===== Source document =====

In contrast to the multi-hysteresis test, the loading until rupture shows a clear dependence between cutting angle and stretch at rupture. The 0 degree samples have nearly the same maximum stretch as the injection molded ones. With higher cutting angle, the maximal stretch decreases obviously. Since all 3D-printed samples were manufactured in the same way, the differences in maximum stretch can be explained by the notch effect from the semicircles that comes from the manufacturing process during 3D printing. Nevertheless, in all cases nearly a maximum stretch of nearly 5 could be achieved, even for 3D-printed samples. This highlights the very good connection between the different layers in the 3D-printed samples.

Conclusions

In this study, differences in the mechanical behavior between injection molded and 3D-printed TPU specimens were investigated. To get unbiased results, comparably big parts were printed by the SEAM technology with one strand per layer. From these parts, S2 tension test specimens were cut out in different directions with respect to the building direction. The mechanical behavior was tested and compared with corresponding specimens manufactured by injection molding.

To regard different cross-sectional shapes, two correction factors have been introduced, which can be used to get the correct cross-sectional area for a specimen measured with a caliper gauge.

Mechanical tests included uniaxial tension with different loading sequences. For the multi-hysteresis tests it can be seen that the 3D-printed specimens show the same inelastic material behavior as the injection molded ones. Only the variance between multiple samples is higher for the additive manufacturing method. In contrast, uniaxial tension until rupture shows an influence of the cutting angles. In particular, the maximal stretch decreases with higher cutting angle due to the notch effect of semicircles resulting from layer-wise printing.

=====

Work to complete —
(1) List every result of the mechanical tests that the text on 3D-printed and injection molded TPU specimens reports.
(2) According to the TPU specimen text, what kind of test specimens were cut out of the printed parts?
(3) Continue the text about the TPU specimens from where it stops.

===== Extracted information =====

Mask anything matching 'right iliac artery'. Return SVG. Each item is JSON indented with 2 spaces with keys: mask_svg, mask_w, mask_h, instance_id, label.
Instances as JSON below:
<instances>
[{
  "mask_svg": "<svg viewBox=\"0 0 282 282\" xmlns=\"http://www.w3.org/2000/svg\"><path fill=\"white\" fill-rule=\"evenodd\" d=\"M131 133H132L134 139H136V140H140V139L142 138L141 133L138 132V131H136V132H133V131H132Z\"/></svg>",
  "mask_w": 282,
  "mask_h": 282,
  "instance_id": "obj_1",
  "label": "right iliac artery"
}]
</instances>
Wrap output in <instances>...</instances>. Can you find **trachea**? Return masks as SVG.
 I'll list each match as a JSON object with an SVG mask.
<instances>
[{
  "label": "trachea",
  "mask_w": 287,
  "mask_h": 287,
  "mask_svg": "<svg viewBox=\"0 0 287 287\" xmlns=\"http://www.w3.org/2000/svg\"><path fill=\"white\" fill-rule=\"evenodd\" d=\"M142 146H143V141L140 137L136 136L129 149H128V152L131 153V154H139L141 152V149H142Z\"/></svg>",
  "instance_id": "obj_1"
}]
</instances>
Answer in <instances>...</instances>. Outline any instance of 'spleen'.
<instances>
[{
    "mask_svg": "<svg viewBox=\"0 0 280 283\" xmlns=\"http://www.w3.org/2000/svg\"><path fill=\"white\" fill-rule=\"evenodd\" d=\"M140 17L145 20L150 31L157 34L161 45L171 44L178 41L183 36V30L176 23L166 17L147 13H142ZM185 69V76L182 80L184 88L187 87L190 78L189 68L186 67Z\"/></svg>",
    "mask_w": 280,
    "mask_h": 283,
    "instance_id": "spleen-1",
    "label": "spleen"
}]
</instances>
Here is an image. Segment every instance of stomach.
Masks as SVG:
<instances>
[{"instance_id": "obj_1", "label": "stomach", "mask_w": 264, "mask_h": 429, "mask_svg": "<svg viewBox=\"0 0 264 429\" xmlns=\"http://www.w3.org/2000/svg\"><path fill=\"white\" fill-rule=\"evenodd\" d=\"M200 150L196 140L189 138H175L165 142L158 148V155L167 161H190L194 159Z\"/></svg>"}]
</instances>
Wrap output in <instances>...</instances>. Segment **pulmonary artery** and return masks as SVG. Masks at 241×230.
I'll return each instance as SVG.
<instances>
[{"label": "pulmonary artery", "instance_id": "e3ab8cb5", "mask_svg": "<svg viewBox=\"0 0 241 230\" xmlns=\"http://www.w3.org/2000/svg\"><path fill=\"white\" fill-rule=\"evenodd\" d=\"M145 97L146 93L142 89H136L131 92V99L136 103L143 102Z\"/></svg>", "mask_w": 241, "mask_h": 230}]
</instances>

=====

Answers to the tasks —
(1)
- In the multi-hysteresis tests, the 3D-printed specimens show the same inelastic material behavior as the injection molded ones.
- The variance between multiple samples is higher for the additive manufacturing method.
- Loading until rupture shows a clear dependence between cutting angle and stretch at rupture.
- The 0 degree samples have nearly the same maximum stretch as the injection molded ones.
- The maximal stretch decreases with higher cutting angle.
- In all cases, a maximum stretch of nearly 5 was achieved, even for 3D-printed samples.

(2) S2 tension test specimens.

(3)
It can be summarized that the inelastic material behavior of the printed material is the same for injection molding and the SEAM process (for the case of the presented processing parameters). However, a broader experimental basis (e.g., strain rate variations, temperature variations, loading cases other than uniaxial tension, fatigue tests) should be targeted in future work. Beyond that, it is also planned to investigate the local strain heterogeneities of the \({45}^{\circ }\) and \( {90}^{\circ }\) specimens by the help of full field measurements (e.g., by digital image correlation) and finite-element simulations. For the latter, a choice of a suitable material model and a corresponding parameter identification have to be conducted. For the case of monotonic loading, standard hyperelastic material models might be sufficient. However, for the case of cyclic loading, an appropriate material model to capture the rubber-like phenomena must be applied. Here, for example, the MORPH model seems to be a promising approach (see e.g., [3, 12]).